My understanding of the KubernetesRun is that the ...
# prefect-server
s
My understanding of the KubernetesRun is that the env passed only applies to the prefect job pod that spins up - is there a straightforward way to pass env vars to the dask worker pods (using desk gateway)? I am thinking of using parameters based off the environment during registration, but not sure if that is the best approach.
k
If you know the env ahead of time of the Flow Run, then it would be in the cluster creation
GatewayCluster(…, env={})
. But if you want it to be a Parameter, maybe you have to create it through a task and use a ResourceManager because you can’t set it on the executor. If you are attaching it on the Executor, it’s not the env var of the registration machine that will get used. It will be the env var of the machine that executes it. The Executor is not serialized along with the Flow.
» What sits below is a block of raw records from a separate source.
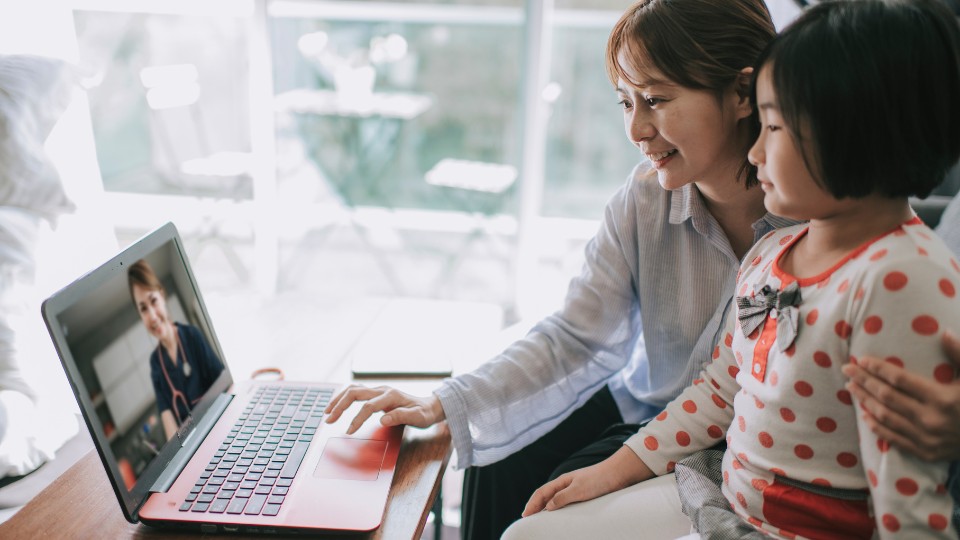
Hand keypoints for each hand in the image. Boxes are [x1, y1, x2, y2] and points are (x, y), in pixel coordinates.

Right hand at [323, 384, 445, 434]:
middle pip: (355, 393)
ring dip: (338, 400)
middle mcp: (382, 390)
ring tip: (327, 412)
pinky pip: (356, 392)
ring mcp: (378, 390)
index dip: (357, 419)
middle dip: (340, 405)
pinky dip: (344, 398)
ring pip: (353, 390)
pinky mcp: (375, 394)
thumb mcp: (418, 418)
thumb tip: (383, 419)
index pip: (368, 406)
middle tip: (329, 420)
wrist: (429, 406)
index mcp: (391, 396)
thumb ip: (401, 417)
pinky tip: (337, 406)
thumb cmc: (423, 414)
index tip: (349, 431)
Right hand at [522, 446, 653, 516]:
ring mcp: (575, 489)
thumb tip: (547, 507)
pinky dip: (558, 509)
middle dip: (535, 506)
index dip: (532, 504)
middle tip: (528, 518)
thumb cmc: (599, 480)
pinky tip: (560, 515)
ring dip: (545, 507)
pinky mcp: (584, 494)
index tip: (525, 515)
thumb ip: (562, 498)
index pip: (541, 493)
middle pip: (546, 496)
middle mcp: (566, 484)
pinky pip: (565, 502)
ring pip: (555, 499)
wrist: (618, 474)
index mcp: (562, 481)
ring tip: (540, 518)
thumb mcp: (579, 490)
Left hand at [842, 331, 959, 460]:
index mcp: (943, 398)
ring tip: (851, 388)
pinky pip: (893, 439)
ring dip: (865, 401)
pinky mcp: (925, 453)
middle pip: (886, 397)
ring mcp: (927, 439)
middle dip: (864, 381)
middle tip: (847, 369)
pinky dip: (876, 426)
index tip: (861, 359)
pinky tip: (865, 415)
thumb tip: (944, 332)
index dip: (878, 368)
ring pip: (885, 417)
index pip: (900, 380)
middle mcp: (931, 420)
It is instantiated during runtime from the Flow in Storage.
s
Hrmm…Ok - so basically I want to define the environment variables in our CI (for dev/staging/prod) and then have those be configured to the dask worker. I will try the first option, as we are using a custom Flow class anyway to make it easier to handle thing like environments storage, etc.
I haven’t had issue making it a parameter, but then we can’t rely on environment variables if we are creating flows in any other repo. I suppose another alternative could just be having a task that sets an environment var right?
k
I think if the agent is spun up with the
--env
var, you can set the env variable on the dev/staging/prod agent. It then gets passed to the Flow, and the executor can pull it from there. If you want it in the Flow, you would put it in the RunConfig as part of the
env
. This value would then be pulled when spinning up the executor. Yes for the task that sets an env var if you use the Resource Manager. That won’t work for
env
being passed to FargateCluster as an Executor
s
got it - we are using a single agent deployed from the helm chart, so I don’t think that would work. At the risk of repeating something here, can you clarify what the
env
being passed to
KubernetesRun
actually does? I am a little lost on the interactions between the agent and the prefect job pod that gets spun up, and how they connect to the dask scheduler/workers.
k
An env variable on the agent gets passed to the Flow. This can be overridden with the RunConfig, which allows you to trigger a Flow Run with a different RunConfig from the UI. So env can be passed in both places but the RunConfig takes precedence. So when the FlowRun starts, it creates the process with the a merge of the agent and RunConfig settings
Environment variables can be set on both places. The Prefect pod gets spun up, it gets the Flow from storage, and runs it. This involves spinning up the executor. So the job pod is the one that creates the Dask cluster.
Am I clearing things up or just making it muddier?
env
passed to the RunConfig adds those env variables to the job. Doc string is here
s
Got it (I think) - so I can see in the UI that my run_config variables are being set (the environment variables section is populated). This ONLY applies to the job (so I guess flow logic, but not actual tasks?) What I need to see is if we can pass those to the dask worker i.e. probably as part of the cluster_kwargs here.
Copy code
class prefect.executors.dask.DaskExecutor(address=None, cluster_class=None, cluster_kwargs=None, adapt_kwargs=None, client_kwargs=None, debug=None, performance_report_path=None)
and the env variables on the job can be used for things like
dask_gateway_url
,
case
or other branching logic, etc
k
So if you do:
Copy code
@task
def some_task():
   x = os.environ["x"]
   return x
with a DaskExecutor, then this may execute on a worker without the environment variable which can cause the error. So yes that’s what I would try. I would use the
KubernetesRun
to get my env variable on the k8s job, and then pass it in the
DaskExecutor
Copy code
DaskExecutor(...,cluster_kwargs={"env":{"x":os.environ["x"]}})
If you want to use the env var for
dask_gateway_url
, I suggest using the callable like:
Copy code
from dask_gateway import GatewayCluster


def gen_cluster():
    env_var = os.environ["x"]
    return GatewayCluster(cluster_address=env_var, cluster_kwargs={"env":{"x": 2}})

@task
def my_task(x):
    pass

with Flow("example", executor=DaskExecutor(cluster_class=gen_cluster)) as flow:
    my_task(x)

flow.run()
s
Thanks!! Always appreciate the help I’ll test this stuff out.